#### The task:
Rewrite these records with "collectors" replaced by "collected by" everywhere it appears, and leave everything else unchanged.

═══ Available data

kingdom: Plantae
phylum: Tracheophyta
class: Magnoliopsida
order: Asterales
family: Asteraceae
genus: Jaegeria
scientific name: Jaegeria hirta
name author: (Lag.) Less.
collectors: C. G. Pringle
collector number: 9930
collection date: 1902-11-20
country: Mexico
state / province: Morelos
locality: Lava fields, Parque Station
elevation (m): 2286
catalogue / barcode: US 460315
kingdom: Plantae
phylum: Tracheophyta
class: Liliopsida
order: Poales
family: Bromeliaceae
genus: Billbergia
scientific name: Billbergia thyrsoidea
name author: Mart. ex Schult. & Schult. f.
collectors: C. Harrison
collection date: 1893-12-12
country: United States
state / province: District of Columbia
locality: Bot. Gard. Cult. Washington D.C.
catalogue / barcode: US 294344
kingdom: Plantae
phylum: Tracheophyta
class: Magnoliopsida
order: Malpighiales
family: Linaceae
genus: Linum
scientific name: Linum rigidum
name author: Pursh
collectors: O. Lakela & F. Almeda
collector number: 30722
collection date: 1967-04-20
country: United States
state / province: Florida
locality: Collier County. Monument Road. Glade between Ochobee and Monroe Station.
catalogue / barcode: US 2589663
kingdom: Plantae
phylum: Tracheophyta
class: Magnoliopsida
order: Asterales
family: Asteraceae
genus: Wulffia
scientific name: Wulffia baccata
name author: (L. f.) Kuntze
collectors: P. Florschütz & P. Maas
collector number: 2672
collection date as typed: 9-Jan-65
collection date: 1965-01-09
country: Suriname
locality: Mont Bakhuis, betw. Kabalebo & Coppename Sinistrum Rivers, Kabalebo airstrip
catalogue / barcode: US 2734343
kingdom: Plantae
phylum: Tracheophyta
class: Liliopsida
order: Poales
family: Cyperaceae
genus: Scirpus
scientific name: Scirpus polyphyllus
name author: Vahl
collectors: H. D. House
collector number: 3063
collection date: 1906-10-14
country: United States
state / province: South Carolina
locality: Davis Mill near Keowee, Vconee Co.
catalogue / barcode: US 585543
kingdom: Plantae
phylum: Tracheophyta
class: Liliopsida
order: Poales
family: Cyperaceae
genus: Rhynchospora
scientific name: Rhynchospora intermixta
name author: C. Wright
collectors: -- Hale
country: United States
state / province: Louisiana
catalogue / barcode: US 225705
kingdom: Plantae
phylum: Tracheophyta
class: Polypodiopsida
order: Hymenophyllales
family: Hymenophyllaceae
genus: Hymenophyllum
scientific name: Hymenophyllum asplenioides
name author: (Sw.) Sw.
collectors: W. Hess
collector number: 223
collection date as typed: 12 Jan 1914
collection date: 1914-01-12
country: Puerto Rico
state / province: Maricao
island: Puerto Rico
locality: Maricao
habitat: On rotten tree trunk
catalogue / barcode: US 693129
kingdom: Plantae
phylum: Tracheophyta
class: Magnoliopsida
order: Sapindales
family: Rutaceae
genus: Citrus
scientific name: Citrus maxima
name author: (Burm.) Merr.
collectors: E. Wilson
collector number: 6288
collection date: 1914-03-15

══════

#### Exercise response:
kingdom: Plantae
phylum: Tracheophyta
class: Magnoliopsida
order: Asterales
family: Asteraceae
genus: Jaegeria
scientific name: Jaegeria hirta
name author: (Lag.) Less.
collected by: C. G. Pringle
collector number: 9930
collection date: 1902-11-20
country: Mexico
state / province: Morelos
locality: Lava fields, Parque Station
elevation (m): 2286
catalogue / barcode: US 460315
kingdom: Plantae
phylum: Tracheophyta
class: Liliopsida
order: Poales
family: Bromeliaceae
genus: Billbergia
scientific name: Billbergia thyrsoidea
name author: Mart. ex Schult. & Schult. f.
collected by: C. Harrison
collection date: 1893-12-12
country: United States
state / province: District of Columbia
locality: Bot. Gard. Cult. Washington D.C.
catalogue / barcode: US 294344
kingdom: Plantae
phylum: Tracheophyta
class: Magnoliopsida
order: Malpighiales
family: Linaceae
genus: Linum
scientific name: Linum rigidum
name author: Pursh
collected by: O. Lakela & F. Almeda
collector number: 30722
collection date: 1967-04-20
country: United States
state / province: Florida
locality: Collier County. Monument Road. Glade between Ochobee and Monroe Station.
catalogue / barcode: US 2589663
kingdom: Plantae
phylum: Tracheophyta
class: Magnoliopsida
order: Asterales
family: Asteraceae
genus: Wulffia
scientific name: Wulffia baccata
name author: (L. f.) Kuntze
collected by: P. Florschütz & P. Maas
collector number: 2672
collection date as typed: 9-Jan-65
collection date: 1965-01-09
country: Suriname
locality: Mont Bakhuis, betw. Kabalebo & Coppename Sinistrum Rivers, Kabalebo airstrip
catalogue / barcode: US 2734343
kingdom: Plantae
phylum: Tracheophyta
class: Liliopsida
order: Poales
family: Cyperaceae
genus: Scirpus
scientific name: Scirpus polyphyllus
name author: Vahl
collected by: H. D. House
collector number: 3063
collection date: 1906-10-14
country: United States
state / province: South Carolina
locality: Davis Mill near Keowee, Vconee Co.
catalogue / barcode: US 585543
kingdom: Plantae
phylum: Tracheophyta
class: Liliopsida
order: Poales
family: Cyperaceae
genus: Rhynchospora
scientific name: Rhynchospora intermixta
name author: C. Wright
collected by: -- Hale
country: United States
state / province: Louisiana
catalogue / barcode: US 225705
kingdom: Plantae
phylum: Tracheophyta
class: Polypodiopsida
order: Hymenophyllales
family: Hymenophyllaceae
genus: Hymenophyllum
scientific name: Hymenophyllum asplenioides
name author: (Sw.) Sw.
collected by: W. Hess
collector number: 223
collection date as typed: 12 Jan 1914
collection date: 1914-01-12
country: Puerto Rico
state / province: Maricao
island: Puerto Rico
locality: Maricao
habitat: On rotten tree trunk
catalogue / barcode: US 693129
kingdom: Plantae
phylum: Tracheophyta
class: Magnoliopsida
order: Sapindales
family: Rutaceae
genus: Citrus
scientific name: Citrus maxima
name author: (Burm.) Merr.
collected by: E. Wilson
collector number: 6288
collection date: 1914-03-15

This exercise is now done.